Multivariate Cox regression analysis showed that age [hazard ratio (HR) = 1.952, 95% confidence interval (CI): 1.087-2.481, P = 0.029] and micropapillary components (HR = 2.716, 95%CI: 1.259-5.837, P = 0.013) were significantly associated with OS. In NSCLC there were 21 cases with high OCT4 H-scores, 27 cases with high TROP-2 H-scores, 44 cases with high ABCG2 H-scores, and 44 cases with high p75NTR H-scores. In the survival analysis the high OCT4 expression group had a poorer prognosis (P = 0.006). Further subtype analysis revealed no statistically significant difference in OS between high and low OCT4 H-score groups in patients with lung squamous cell carcinoma (P = 0.457). However, in patients with lung adenocarcinoma high OCT4 expression had significantly poorer OS compared with those with low OCT4 expression (P = 0.005). TROP-2, ABCG2, and p75NTR did not significantly affect the prognosis. TSI was significantly associated with OS in patients with NSCLC (HR = 2.209, 95%CI: 1.238-3.681, P = 0.027).

CONCLUSION

Age and micropapillary components were related to OS in patients with stage IIIA NSCLC. High expression of OCT4 and high TSI were associated with poor prognosis.

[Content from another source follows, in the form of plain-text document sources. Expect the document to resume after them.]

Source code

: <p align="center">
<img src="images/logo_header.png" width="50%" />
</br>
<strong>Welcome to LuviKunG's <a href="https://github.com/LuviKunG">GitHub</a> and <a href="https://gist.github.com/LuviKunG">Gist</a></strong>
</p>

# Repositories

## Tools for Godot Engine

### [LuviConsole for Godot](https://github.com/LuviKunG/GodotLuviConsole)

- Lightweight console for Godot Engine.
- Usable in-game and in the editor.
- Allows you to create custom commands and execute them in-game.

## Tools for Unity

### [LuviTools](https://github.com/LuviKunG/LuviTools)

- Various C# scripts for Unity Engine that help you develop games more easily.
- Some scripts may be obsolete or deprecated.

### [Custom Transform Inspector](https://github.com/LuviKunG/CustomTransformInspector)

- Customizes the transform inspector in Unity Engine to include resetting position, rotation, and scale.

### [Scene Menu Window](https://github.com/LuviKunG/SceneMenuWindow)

Keywords: Stage IIIA non-small cell lung cancer; Tumor stem cell markers; Tumor stemness index; Prognosis survival; Relationship

Core Tip: In patients with stage IIIA non-small cell lung cancer, older age and the presence of micropapillary components were significantly associated with worse overall survival, indicating their potential role in risk stratification. Furthermore, high expression of octamer-binding transcription factor 4 and elevated mRNA expression-based stemness index, both markers of tumor stemness, were closely linked to poor prognosis. These factors may serve not only as important prognostic indicators but also as potential therapeutic targets, contributing to more personalized and effective treatment strategies in clinical practice.